Long tests are harder to debug and more likely to fail for unrelated reasons.

Ignoring accessibility selectors

If the app has good roles and labels, use them. It makes tests more robust and readable.

Skipping cleanup

If a test creates data, make sure you can reset or isolate that state. Otherwise, CI becomes noisy and unreliable.

Assuming AI understands your release risk

Copilot does not know which flows are high risk in your domain. It cannot prioritize tests the way a human SDET can.

My recommendation for teams

If you are a developer or SDET who wants to move faster, use Copilot to draft Playwright tests, but keep the human review loop tight. Start with clean, high-value flows, use semantic locators, and reject anything that depends on brittle timing or vague assertions.

If your team is spending too much time maintaining AI-generated Playwright code, or if the people who need to author tests do not want to live in TypeScript, a managed platform can be a better investment. That is where Endtest stands out, because it gives teams editable, platform-native tests without turning test creation into another code maintenance problem.

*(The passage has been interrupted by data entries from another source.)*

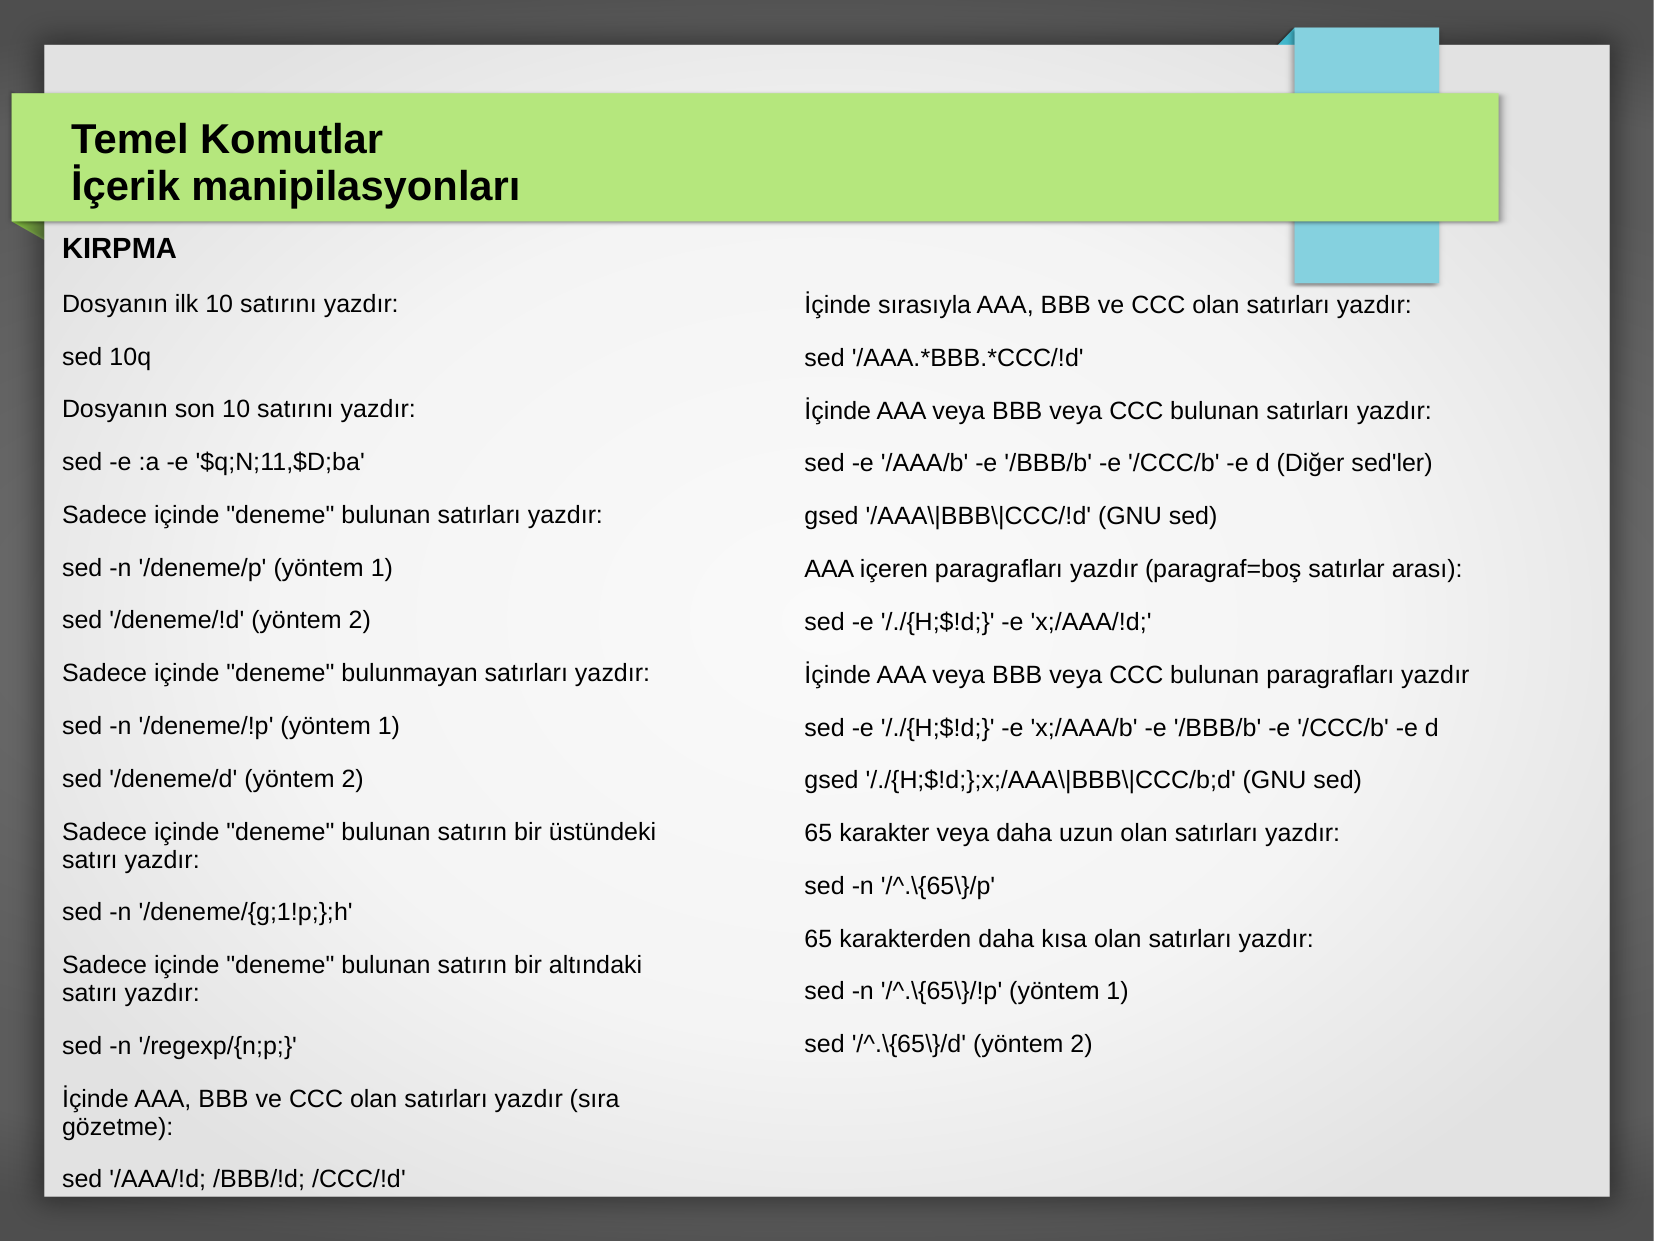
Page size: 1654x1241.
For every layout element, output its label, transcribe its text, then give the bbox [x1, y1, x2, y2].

text_box İçinde sırasıyla AAA, BBB ve CCC olan satırları yazdır: sed '/AAA.*BBB.*CCC/!d' İçinde AAA veya BBB veya CCC bulunan satırları yazdır: sed -e '/AAA/b' -e '/BBB/b' -e '/CCC/b' -e d (Diğer sed'ler) gsed '/AAA\|BBB\|CCC/!d' (GNU sed) AAA içeren paragrafları yazdır (paragraf=boş satırlar arası): sed -e '/./{H;$!d;}' -e 'x;/AAA/!d;' İçinde AAA veya BBB veya CCC bulunan paragrafları yazdır sed -e '/./{H;$!d;}' -e 'x;/AAA/b' -e '/BBB/b' -e '/CCC/b' -e d gsed '/./{H;$!d;};x;/AAA\|BBB\|CCC/b;d' (GNU sed) 65 karakter veya daha uzun olan satırları yazdır: sed -n '/^.\{65\}/p' 65 karakterden daha kısa olan satırları yazdır: sed -n '/^.\{65\}/!p' (yöntem 1) sed '/^.\{65\}/d' (yöntem 2) [789, 283, 1489, 1114]
text_box KIRPMA Dosyanın ilk 10 satırını yazdır: sed 10q Dosyanın son 10 satırını yazdır: sed -e :a -e '$q;N;11,$D;ba' Sadece içinde "deneme" bulunan satırları yazdır: sed -n '/deneme/p' (yöntem 1) sed '/deneme/!d' (yöntem 2) Sadece içinde "deneme" bulunmayan satırları yazdır: sed -n '/deneme/!p' (yöntem 1) sed '/deneme/d' (yöntem 2) Sadece içinde "deneme" bulunan satırın bir üstündeki satırı yazdır: sed -n '/deneme/{g;1!p;};h' Sadece içinde "deneme" bulunan satırın bir altındaki satırı yazdır: sed -n '/regexp/{n;p;}' İçinde AAA, BBB ve CCC olan satırları yazdır (sıra gözetme): sed '/AAA/!d; /BBB/!d; /CCC/!d' [47, 224, 704, 1241]
picture [0, 0, 1654, 1241]
text_box Temel Komutlar İçerik manipilasyonları [56, 108, 638, 224]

For a broader discussion of the tradeoffs between AI-generated Playwright code and maintainability, I also recommend reading AI Playwright Testing: Useful Shortcut or Maintenance Trap?.

Final takeaway

To generate Playwright tests with GitHub Copilot effectively, give it a precise flow, review the locators and assertions, and run the result like any other production-quality test. Copilot can save time, but it is not a substitute for test design.

The real value comes when you combine AI assistance with sound SDET judgment. That is what keeps your suite useful instead of just large.